There are several advantages of using batteries over other methods of
generating EMF. Firstly, batteries are able to be used in applications
requiring high current. They have high energy density and are able to be
charged and discharged easily. Moreover, they are more eco-friendly compared to
combustion of fossil fuel as the exhaust gas from the electrolysis is only
water vapour. Next, they are able to produce stable voltage, unlike friction
method which makes it good for practical applications. Lastly, they are more
portable and can store energy. However, using chemical means for power
generation also has its disadvantages.

This method is resistant to high temperatures and can vary the output of
the voltage produced and can also restrict applications in certain situations.
Using batteries needs regular maintenance. This makes it troublesome and
injuries can occur during maintenance check. An example could be acid running
into the eyes and eventually blinding the person.
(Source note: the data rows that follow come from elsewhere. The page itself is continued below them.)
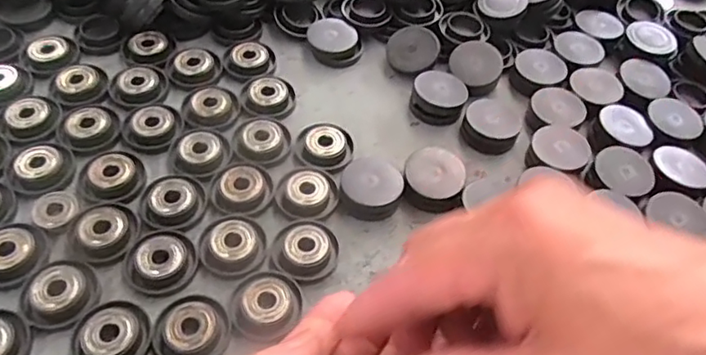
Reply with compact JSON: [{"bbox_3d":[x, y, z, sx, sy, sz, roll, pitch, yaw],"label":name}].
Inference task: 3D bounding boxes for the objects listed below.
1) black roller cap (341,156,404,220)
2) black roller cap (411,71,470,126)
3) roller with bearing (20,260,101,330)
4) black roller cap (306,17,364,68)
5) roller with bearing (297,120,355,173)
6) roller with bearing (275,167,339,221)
[{"bbox_3d":[0.010,0.004,0.309,0.031,0.011,0.038,-2,52,-7],"label":"black roller cap"},{"bbox_3d":[0.052,-0.048,0.353,0.032,0.014,0.035,2,52,-3],"label":"black roller cap"},{"bbox_3d":[-0.133,0.051,0.262,0.029,0.015,0.032,8,52,2],"label":"roller with bearing"},{"bbox_3d":[-0.011,-0.089,0.379,0.036,0.013,0.033,2,52,-3],"label":"black roller cap"},{"bbox_3d":[-0.013,-0.019,0.325,0.029,0.008,0.032,37,58,22],"label":"roller with bearing"},{"bbox_3d":[-0.024,0.008,0.305,0.030,0.009,0.029,2,52,-3],"label":"roller with bearing"}]

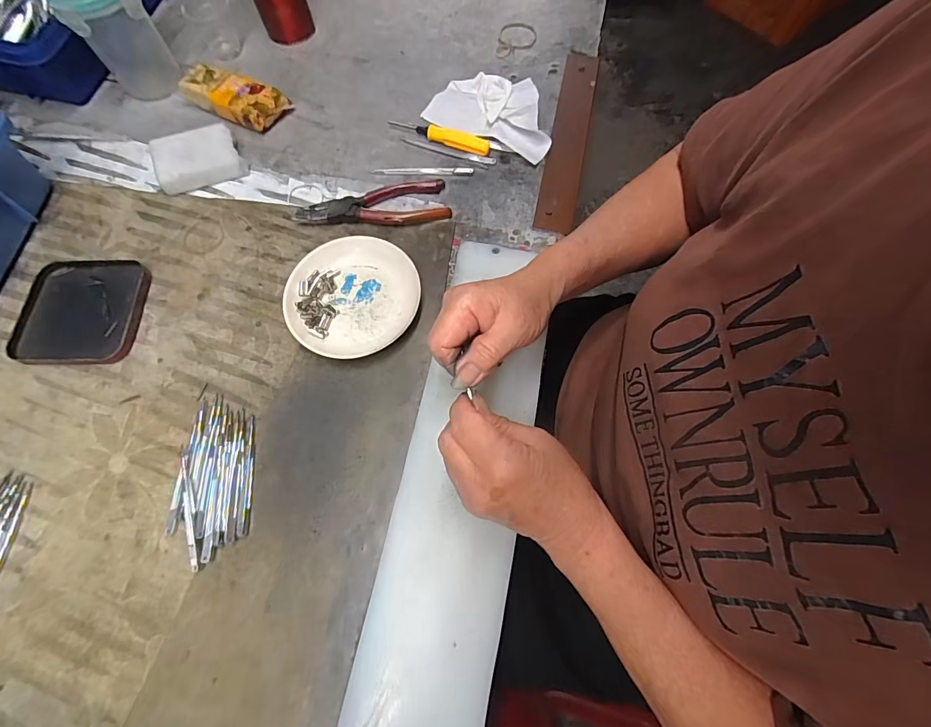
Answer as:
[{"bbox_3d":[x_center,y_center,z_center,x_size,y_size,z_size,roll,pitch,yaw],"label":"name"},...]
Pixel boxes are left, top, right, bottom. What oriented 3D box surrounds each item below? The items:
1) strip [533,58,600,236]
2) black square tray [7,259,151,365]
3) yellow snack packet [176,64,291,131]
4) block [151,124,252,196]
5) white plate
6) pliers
[{"bbox_3d":[0.114,-0.250,0.466,0.039,0.006,0.256,10,70,8],"label":"strip"},{"bbox_3d":[-0.357,-0.048,0.389,0.111,0.011,0.103,-2,69,0],"label":"black square tray"},{"bbox_3d":[-0.258,-0.300,0.477,0.108,0.035,0.051,26,72,11],"label":"yellow snack packet"},{"bbox_3d":[-0.282,-0.217,0.446,0.082,0.031,0.052,-23,70,-8],"label":"block"},{"bbox_3d":[-0.102,-0.060,0.389,0.119,0.022,0.113,0,69,1],"label":"white plate"},{"bbox_3d":[-0.092,-0.157,0.427,0.146,0.014,0.050,-12,69,-4],"label":"pliers"}]

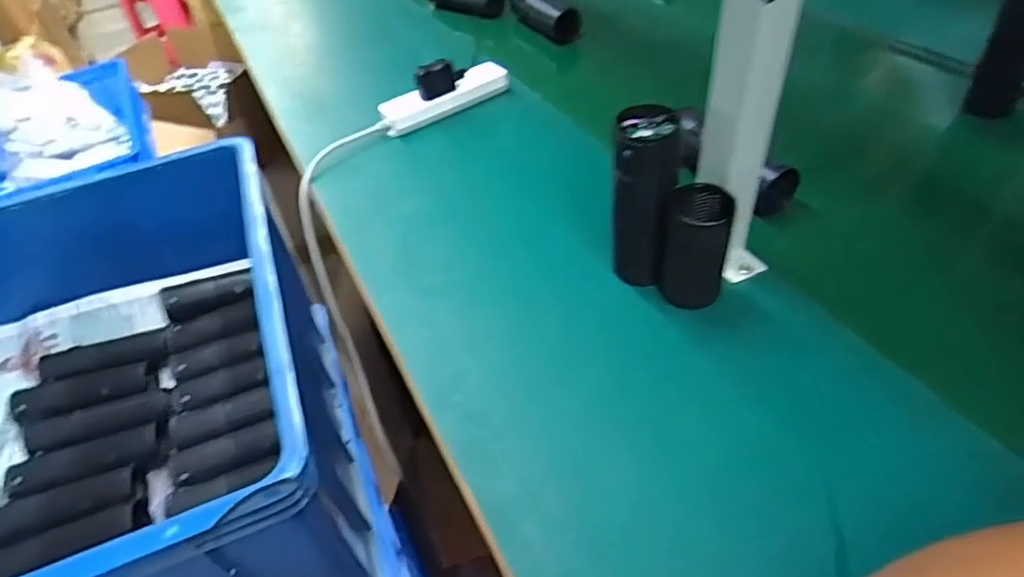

Moreover batteries suffer from thermal runaway (especially so in NiCad
battery), a condition where they are not properly charged despite long hours of
charging. Possible explosions due to chemical reaction happening when gases are
released at electrodes. This is known as Polarization. Polarization in
batteries requires it to be regularly filled with electrolyte. Batteries have
internal resistance and are unable to produce large industrial amounts of
electricity unlike light, combustion methods.